8 Habits to Prevent a Second Stroke

Positively adjusting your health always begins by focusing on what is within your control. Here are eight actions to consider when building healthier habits:

  • Get Active. Harvard medical research recommends building a common workout routine into a stroke patient’s lifestyle at least five times a week, even if the exercise is small and tailored to the patient’s capabilities. Up to 30 minutes of consecutive exercise is ideal, but these periods can be broken up if the schedule or ability level does not allow for such a long stretch.
  • Slim Down. Keeping an eye on your BMI is a sure way to look out for signs of heightened blood pressure or the risk of diabetes. Balancing calorie intake with exercise is an excellent first step.
  • Quit Smoking. The risk of stroke doubles in smokers compared to non-smokers, so focusing on cutting this habit should be a priority moving forward. Smoking restricts oxygen in the blood, leading to complications that cause strokes and other respiratory illnesses.
  • Lower Blood Pressure. High blood pressure is a leading cause of weakening the arteries, especially since blood continuously pushes against the artery walls. Many doctors recommend reducing cholesterol and stress levels wherever possible.
  • Eat Right. Finding an ideal diet after a stroke can be more difficult due to muscular or digestive issues during recovery.

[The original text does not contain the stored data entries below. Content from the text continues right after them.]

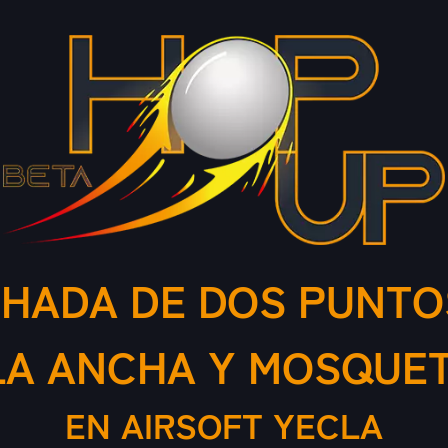
HADA DE DOS PUNTO
A ANCHA Y MOSQUE
EN AIRSOFT YECLA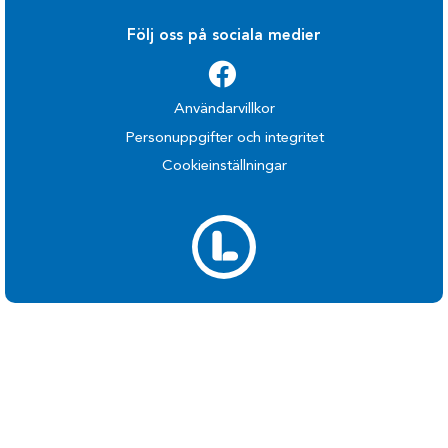
Följ oss på sociala medier
Användarvillkor
Personuppgifter och integritet
Cookieinställningar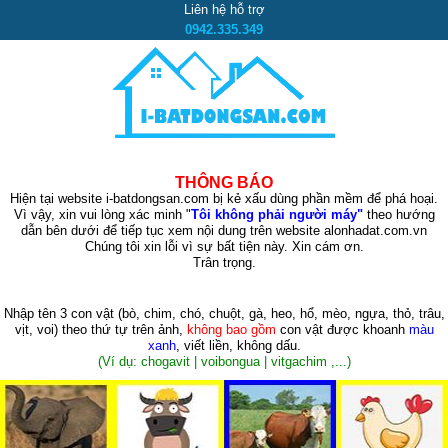
Liên hệ hỗ trợ
0942.335.349
THÔNG BÁO
Hiện tại website i-batdongsan.com bị kẻ xấu dùng phần mềm để phá hoại.
Vì vậy, xin vui lòng xác minh "
Tôi không phải người máy"
theo hướng
dẫn bên dưới để tiếp tục xem nội dung trên website alonhadat.com.vn
Chúng tôi xin lỗi vì sự bất tiện này. Xin cám ơn.
Trân trọng.
Nhập tên 3 con vật
(bò, chim, chó, chuột, gà, heo, hổ, mèo, ngựa, thỏ, trâu,
vịt, voi)
theo thứ tự trên ảnh,
không bao gồm
con vật được khoanh
màu
xanh
, viết liền, không dấu.
(Ví dụ: chogavit | voibongua | vitgachim ,...)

But finding vibrant, bold, and simple foods—primarily fruits, vegetables, and lean meats—can help lower cholesterol and inflammatory issues throughout the body.
  • Manage Your Medications. It’s common and often essential to seek guidance when managing the variety of necessary medications during stroke recovery. It’s difficult for one person to keep track of the complicated details related to post-stroke treatment.
  • Monitor Related Conditions:
      1. Diabetes. Complications that lead to diabetes are often also related to stroke, and so managing diet, exercise, and medications is a solid line of defense against this issue.
      2. Atrial fibrillation. The irregular heartbeat caused by atrial fibrillation is one of the leading causes of stroke and should be more closely monitored by your doctor during the recovery period.
  • Limit Drinking. Studies recommend keeping alcohol consumption below two drinks a day. Anything more can increase the risk of stroke by half.

Find Stability in Habits

The importance of healthy habit building cannot be restated enough. Post-stroke recovery can feel daunting, especially when the threat of a second stroke is statistically high. But small lifestyle changes are the path to stable health, and consistency is the best way to lower the chances of recurring problems in the future.

All content provided on this blog is for informational purposes only and is not intended to be a substitute for professional medical advice, diagnosis, or treatment. Always seek the advice of your physician or other qualified health provider with any questions you may have regarding a medical condition. If you think you may have a medical emergency, call your doctor or 911 immediately. Reliance on any information provided by the Saebo website is solely at your own risk.